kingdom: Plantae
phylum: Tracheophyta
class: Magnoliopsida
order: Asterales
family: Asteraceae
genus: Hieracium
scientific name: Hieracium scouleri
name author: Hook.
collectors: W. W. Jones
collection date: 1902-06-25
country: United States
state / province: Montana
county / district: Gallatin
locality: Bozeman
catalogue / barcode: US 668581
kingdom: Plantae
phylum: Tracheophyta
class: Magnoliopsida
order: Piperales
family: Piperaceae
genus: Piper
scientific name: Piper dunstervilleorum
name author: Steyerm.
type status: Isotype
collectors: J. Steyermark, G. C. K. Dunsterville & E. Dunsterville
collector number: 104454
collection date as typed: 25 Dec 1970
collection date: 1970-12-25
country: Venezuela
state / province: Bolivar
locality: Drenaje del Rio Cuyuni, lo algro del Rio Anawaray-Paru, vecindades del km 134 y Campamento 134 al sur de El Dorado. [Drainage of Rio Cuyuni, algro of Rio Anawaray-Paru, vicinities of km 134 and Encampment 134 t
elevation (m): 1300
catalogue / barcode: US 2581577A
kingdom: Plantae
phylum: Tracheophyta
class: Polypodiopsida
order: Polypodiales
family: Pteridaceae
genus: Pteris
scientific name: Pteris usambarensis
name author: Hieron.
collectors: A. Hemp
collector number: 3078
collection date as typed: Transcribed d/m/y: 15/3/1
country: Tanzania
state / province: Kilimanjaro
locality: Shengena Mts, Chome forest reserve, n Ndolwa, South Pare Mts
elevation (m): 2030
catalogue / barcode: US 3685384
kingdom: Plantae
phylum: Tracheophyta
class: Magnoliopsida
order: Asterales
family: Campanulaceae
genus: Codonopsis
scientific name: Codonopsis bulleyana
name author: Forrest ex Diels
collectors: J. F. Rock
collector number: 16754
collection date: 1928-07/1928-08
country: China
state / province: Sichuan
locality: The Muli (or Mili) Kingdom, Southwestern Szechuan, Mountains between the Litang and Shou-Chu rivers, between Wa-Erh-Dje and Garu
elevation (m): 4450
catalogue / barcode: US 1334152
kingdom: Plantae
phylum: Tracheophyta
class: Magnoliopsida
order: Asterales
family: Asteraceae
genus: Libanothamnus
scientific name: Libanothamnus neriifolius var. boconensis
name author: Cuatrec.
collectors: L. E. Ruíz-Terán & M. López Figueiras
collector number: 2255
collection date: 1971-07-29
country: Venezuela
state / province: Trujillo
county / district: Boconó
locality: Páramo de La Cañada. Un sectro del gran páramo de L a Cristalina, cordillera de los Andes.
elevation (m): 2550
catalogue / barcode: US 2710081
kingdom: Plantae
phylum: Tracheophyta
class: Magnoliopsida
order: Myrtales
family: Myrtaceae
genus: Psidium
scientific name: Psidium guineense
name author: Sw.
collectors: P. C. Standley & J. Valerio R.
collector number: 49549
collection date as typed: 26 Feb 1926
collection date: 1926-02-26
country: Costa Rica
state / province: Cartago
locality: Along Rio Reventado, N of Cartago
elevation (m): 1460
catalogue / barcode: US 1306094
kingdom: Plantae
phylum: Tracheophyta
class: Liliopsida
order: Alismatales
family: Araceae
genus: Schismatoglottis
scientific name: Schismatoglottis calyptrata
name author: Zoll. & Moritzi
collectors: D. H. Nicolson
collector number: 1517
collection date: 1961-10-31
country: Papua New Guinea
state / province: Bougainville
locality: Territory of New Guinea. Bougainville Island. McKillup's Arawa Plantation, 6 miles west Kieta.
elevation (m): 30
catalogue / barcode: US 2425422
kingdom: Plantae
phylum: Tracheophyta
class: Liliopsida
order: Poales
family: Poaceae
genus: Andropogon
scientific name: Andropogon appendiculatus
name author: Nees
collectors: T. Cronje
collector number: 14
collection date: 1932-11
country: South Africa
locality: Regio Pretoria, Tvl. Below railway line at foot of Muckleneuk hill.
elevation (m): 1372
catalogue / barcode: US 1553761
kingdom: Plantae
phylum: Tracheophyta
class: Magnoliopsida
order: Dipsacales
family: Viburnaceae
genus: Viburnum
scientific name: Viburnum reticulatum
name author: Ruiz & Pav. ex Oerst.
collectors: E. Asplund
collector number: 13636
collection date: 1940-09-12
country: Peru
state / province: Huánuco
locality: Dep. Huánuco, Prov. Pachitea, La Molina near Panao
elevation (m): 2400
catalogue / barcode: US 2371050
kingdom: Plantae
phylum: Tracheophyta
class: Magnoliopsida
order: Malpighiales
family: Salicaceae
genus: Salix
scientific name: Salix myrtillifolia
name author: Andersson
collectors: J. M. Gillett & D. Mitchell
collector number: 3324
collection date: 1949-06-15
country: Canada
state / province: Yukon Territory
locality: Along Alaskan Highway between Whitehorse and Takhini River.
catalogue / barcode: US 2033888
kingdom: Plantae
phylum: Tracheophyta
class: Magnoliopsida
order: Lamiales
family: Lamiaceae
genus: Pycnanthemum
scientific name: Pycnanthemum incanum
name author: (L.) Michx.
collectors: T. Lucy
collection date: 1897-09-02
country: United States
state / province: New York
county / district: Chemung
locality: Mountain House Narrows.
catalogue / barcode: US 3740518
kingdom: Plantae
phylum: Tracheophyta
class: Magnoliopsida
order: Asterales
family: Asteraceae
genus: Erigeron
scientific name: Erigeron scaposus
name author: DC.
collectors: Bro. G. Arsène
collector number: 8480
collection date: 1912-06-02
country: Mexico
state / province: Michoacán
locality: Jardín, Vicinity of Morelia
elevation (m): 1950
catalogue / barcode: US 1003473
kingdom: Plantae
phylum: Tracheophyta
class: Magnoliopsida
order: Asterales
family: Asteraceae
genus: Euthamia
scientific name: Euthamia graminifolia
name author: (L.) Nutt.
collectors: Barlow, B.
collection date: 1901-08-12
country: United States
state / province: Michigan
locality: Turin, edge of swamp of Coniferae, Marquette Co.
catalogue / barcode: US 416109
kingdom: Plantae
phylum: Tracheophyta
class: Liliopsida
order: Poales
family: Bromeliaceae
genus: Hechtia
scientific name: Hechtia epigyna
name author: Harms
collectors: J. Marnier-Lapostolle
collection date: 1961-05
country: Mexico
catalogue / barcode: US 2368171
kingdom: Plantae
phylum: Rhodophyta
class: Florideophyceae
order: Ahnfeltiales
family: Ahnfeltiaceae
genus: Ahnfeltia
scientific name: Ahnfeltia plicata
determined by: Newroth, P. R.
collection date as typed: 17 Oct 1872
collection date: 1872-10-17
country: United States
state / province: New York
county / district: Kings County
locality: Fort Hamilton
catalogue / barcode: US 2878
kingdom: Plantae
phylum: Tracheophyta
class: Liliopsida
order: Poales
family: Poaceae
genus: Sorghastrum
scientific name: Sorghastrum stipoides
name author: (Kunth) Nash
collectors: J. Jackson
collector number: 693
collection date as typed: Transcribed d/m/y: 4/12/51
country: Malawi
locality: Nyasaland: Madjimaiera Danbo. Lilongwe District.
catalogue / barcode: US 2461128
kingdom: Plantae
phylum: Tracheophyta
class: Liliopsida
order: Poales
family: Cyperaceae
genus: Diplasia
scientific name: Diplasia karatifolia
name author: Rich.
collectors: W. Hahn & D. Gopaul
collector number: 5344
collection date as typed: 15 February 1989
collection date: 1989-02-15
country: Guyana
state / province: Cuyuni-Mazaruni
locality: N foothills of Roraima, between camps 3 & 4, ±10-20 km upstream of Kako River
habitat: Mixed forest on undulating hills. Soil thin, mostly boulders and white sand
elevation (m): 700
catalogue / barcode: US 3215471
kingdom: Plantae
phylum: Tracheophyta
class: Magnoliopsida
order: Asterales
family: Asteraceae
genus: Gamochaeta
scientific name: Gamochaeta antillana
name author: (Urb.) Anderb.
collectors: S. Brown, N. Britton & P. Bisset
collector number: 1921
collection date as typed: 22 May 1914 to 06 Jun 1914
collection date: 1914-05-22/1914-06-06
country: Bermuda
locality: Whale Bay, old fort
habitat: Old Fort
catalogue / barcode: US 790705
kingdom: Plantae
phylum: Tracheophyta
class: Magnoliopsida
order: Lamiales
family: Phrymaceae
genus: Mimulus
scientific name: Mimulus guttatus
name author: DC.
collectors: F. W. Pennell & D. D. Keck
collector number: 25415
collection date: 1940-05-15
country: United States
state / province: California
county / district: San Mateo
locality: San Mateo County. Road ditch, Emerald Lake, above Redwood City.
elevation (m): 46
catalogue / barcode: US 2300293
========================
Can you output the lines again exactly, beginning at the line that contains "family: Piperaceae" and stopping after the line that contains "scientific name: Pteris usambarensis"?

family: Piperaceae
genus: Piper
scientific name: Piper dunstervilleorum
name author: Steyerm.
type status: Isotype
collectors: J. Steyermark, G. C. K. Dunsterville & E. Dunsterville
collector number: 104454
collection date as typed: 25 Dec 1970
collection date: 1970-12-25
country: Venezuela
state / province: Bolivar
locality: Drenaje del Rio Cuyuni, lo algro del Rio Anawaray-Paru, vecindades del km 134 y Campamento 134 al sur de El Dorado. [Drainage of Rio Cuyuni, algro of Rio Anawaray-Paru, vicinities of km 134 and Encampment 134 t
elevation (m): 1300
catalogue / barcode: US 2581577A
kingdom: Plantae
phylum: Tracheophyta
class: Polypodiopsida
order: Polypodiales
family: Pteridaceae
genus: Pteris
scientific name: Pteris usambarensis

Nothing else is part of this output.